• _本文_:
• • • • •
安倍総理は三月三十一日の政府の経済財政諮問会議で「ピンチを社会変革の契機にする覚悟で取り組む」と述べ「社会革新」という言葉を使い始めました。四月七日に緊急事態を宣言したときには「最も重要なことは何よりも国民の皆様の行動変容だ」とも訴えました。こうした発信からは、総理が現在と未来に向け最終的な政策、国のあり方を決めていく段階に入ったなという印象を受けます。

 例えば、2015年の中東呼吸器症候群(MERS)でも感染を防ぐため、人と人との距離をとれということで、中国の電子商取引(EC)最大手アリババは急速に大きくなりました。決済方法を大きく変えたという意味でMERSは社会を変革したのです。逆説的ですが、生き方や価値観の見直しも起きてきます。こういうときには新しいテクノロジー、新しいビジネスモデルが生まれます。それを積極的に後押しするような、変革の社会経済戦略を考えなければならないわけです。

 政府はすでに新型コロナウィルス終息後についても考えています。すでに複数の政策を手掛けています。線路にたとえれば、複数の路線を走らせるなかで一番の太い路線は命とそれに付随する生活・事業者支援です。もう一本は同時並行で終息後にも効果のある政策を打つことです。つまり、「社会革新」の「シーズ(seeds)」です。シーズは種で、芽をつけることです。「ニーズ(needs=必要性)」ばかりを見ていると現状維持のままになってしまいます。その「シーズ」をいま見ているのが安倍内閣です。
• • • • •
• _課題内容_:
本文の「安倍総理は三月三十一日の政府」から「えなければならないわけです。」まで(両端を含む)を、「総理」を「首相」に変えて書き直してください。

• _データソースの項目_:
• • • • •
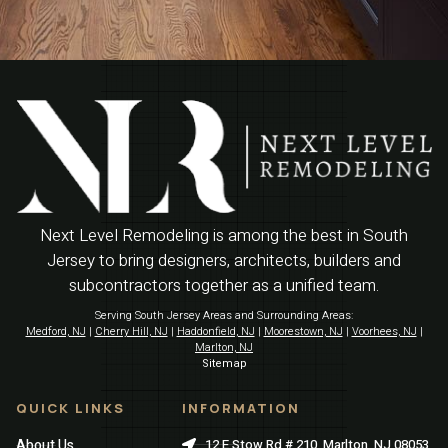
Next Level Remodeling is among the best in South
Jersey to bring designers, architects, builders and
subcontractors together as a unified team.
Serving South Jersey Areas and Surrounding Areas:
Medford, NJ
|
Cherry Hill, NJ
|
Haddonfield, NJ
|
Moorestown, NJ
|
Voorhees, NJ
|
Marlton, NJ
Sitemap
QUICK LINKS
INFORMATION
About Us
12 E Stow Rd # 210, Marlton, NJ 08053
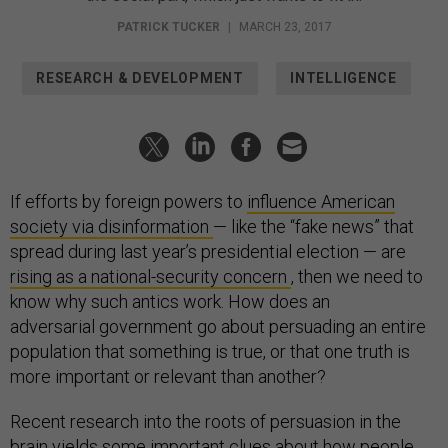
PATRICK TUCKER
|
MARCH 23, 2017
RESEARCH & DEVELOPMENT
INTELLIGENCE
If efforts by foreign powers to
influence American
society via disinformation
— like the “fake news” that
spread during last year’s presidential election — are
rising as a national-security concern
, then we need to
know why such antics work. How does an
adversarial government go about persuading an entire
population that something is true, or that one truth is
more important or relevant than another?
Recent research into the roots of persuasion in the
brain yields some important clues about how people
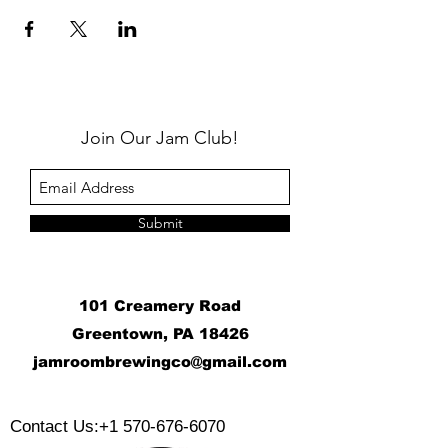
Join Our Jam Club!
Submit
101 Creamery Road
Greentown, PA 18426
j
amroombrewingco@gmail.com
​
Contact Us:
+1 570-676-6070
• • • • •
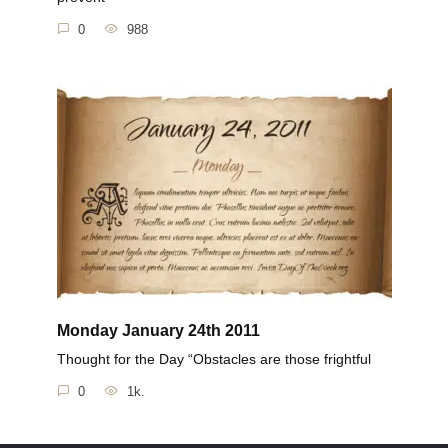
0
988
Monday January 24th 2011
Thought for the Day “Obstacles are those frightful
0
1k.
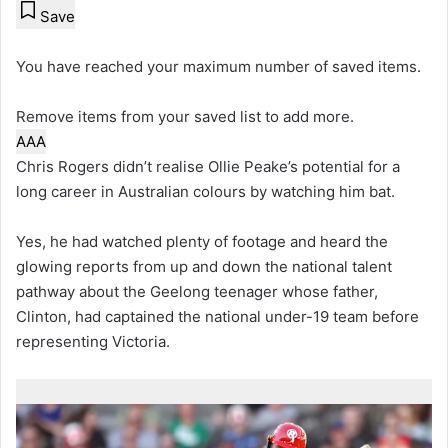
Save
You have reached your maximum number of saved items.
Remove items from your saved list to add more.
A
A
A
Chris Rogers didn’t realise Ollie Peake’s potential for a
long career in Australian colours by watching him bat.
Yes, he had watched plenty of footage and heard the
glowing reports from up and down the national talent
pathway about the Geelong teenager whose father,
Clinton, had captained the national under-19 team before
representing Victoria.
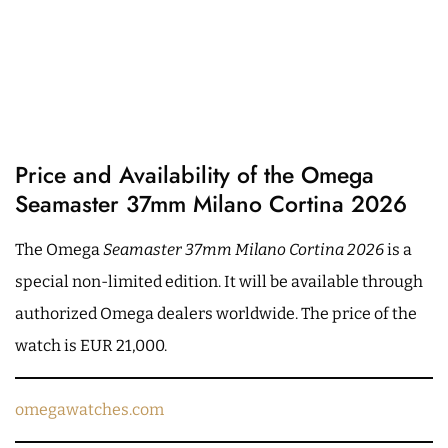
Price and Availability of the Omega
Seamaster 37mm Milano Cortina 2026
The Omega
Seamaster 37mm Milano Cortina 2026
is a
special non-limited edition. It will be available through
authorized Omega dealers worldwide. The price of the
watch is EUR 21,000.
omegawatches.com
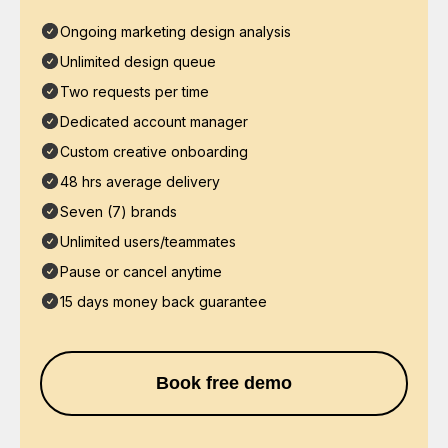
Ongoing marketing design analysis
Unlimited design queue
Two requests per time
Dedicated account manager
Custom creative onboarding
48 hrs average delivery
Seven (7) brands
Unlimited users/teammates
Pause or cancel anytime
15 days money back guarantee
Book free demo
• • • • •
• _解答_:
安倍首相は三月三十一日の政府の経済財政諮問会議で「ピンチを社会変革の契機にする覚悟で取り組む」と述べ「社会革新」という言葉を使い始めました。四月七日に緊急事態を宣言したときには「最も重要なことは何よりも国民の皆様の行動変容だ」とも訴えました。こうした発信からは、首相が現在と未来に向け最終的な政策、国のあり方を決めていく段階に入ったなという印象を受けます。

 例えば、2015年の中東呼吸器症候群(MERS)でも感染を防ぐため、人と人との距離をとれということで、中国の電子商取引(EC)最大手アリババは急速に大きくなりました。決済方法を大きく変えたという意味でMERSは社会を変革したのです。逆説的ですが、生き方や価値観の見直しも起きてきます。こういうときには新しいテクノロジー、新しいビジネスモデルが生まれます。それを積極的に後押しするような、変革の社会経済戦略を考えなければならないわけです。